Fourth, the former South Korean leader should receive answers from the North about its return to the six-party talks and the release of civilians kidnapped by the communist regime and South Korean prisoners of war still remaining in the North.
Both Mr. Kim, who plans to visit Pyongyang, and the South Korean government, which is sending him to the North for its political purposes, also need to know why the North cancelled the test runs of cross-border railways and what this decision means.
Citing opposition from the military as the reason for the cancellation is a childish explanation and a silly excuse to avoid responsibility.
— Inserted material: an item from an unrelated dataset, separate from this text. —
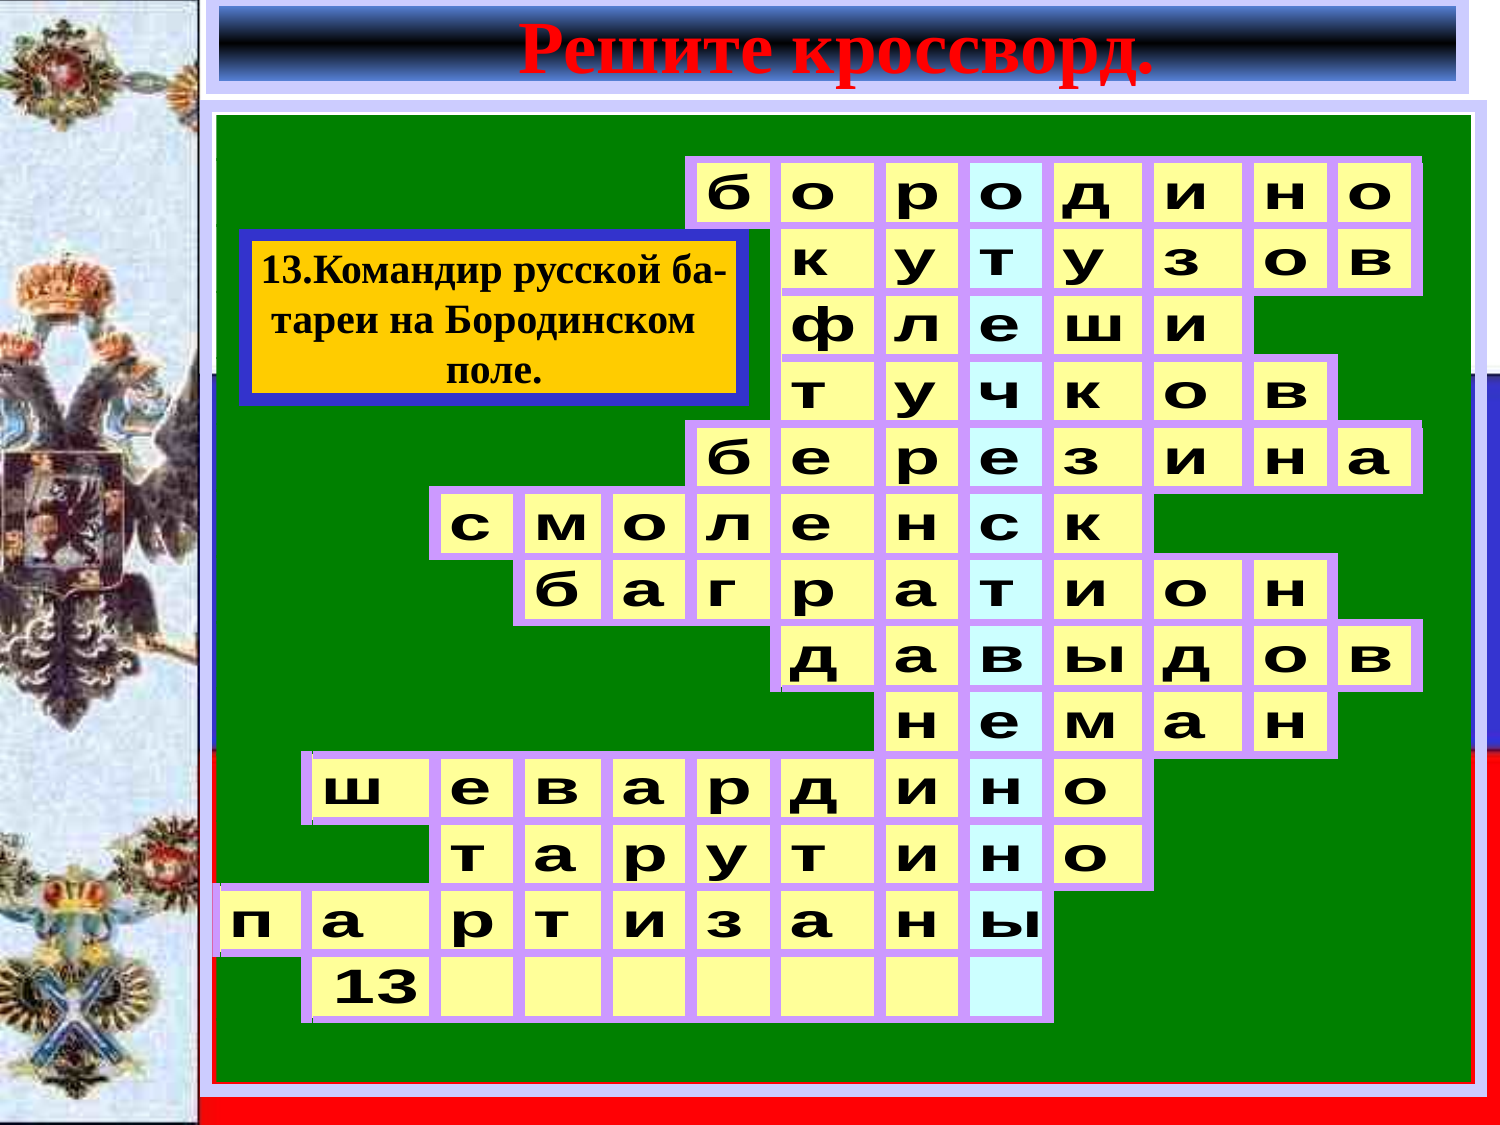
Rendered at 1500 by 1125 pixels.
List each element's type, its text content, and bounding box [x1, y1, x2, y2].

Does this mean that the North Korean leaders agreed on the test runs without knowing its military’s stance? Does Kim Jong-il accept the military’s veto?
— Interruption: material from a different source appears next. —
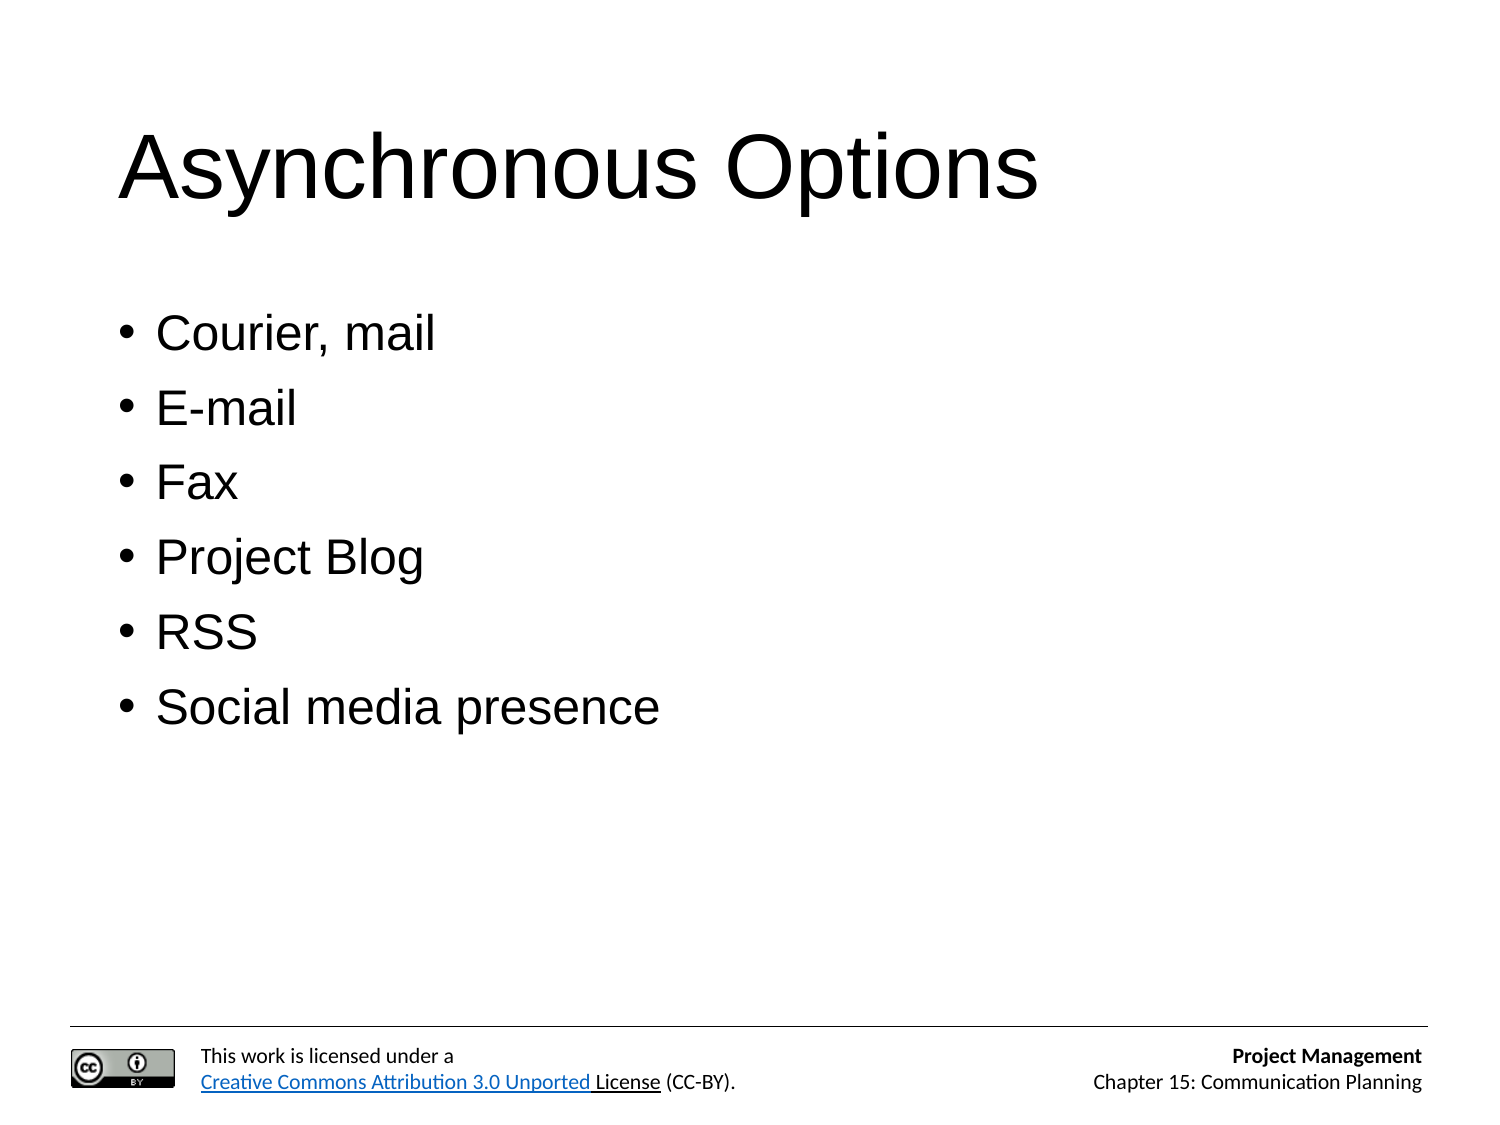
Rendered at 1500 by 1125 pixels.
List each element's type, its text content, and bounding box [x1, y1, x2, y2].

This is an excuse for the North to deceive the South, and for the South Korean government to deceive its citizens.
Even experts seemingly do not try to distinguish the differences between expectations and reality. North Korea has always cited the military as a reason whenever it broke agreements.
Pyongyang must have cancelled the agreement on the test runs of the railways because it thought that it was not provided with the gifts it deserved to be given.
If the North’s military can veto the decision by the head of North Korea, what agreements can we have with him, other than providing aid to the poor country?
At the meeting with Kim Dae-jung and Kim Jong-il, discussions on closing the gap between the commonwealth system and the federation will go smoothly. The North’s leader will be outgoing when discussing abstract issues. But this type of meeting will not lead to any substantive results.
We expect the former president to try to persuade the North Korean leader that his regime should return to the six-party talks, abandon its nuclear weapons program, normalize its ties with the United States and sign a peace agreement.
Kim Dae-jung is one of the nation’s most experienced senior politicians.
He should give up his illusions that he is the only person capable of having serious discussions with the North and should be wise enough to leave such serious issues to his juniors.
* The writer is a senior columnist of the JoongAng Ilbo.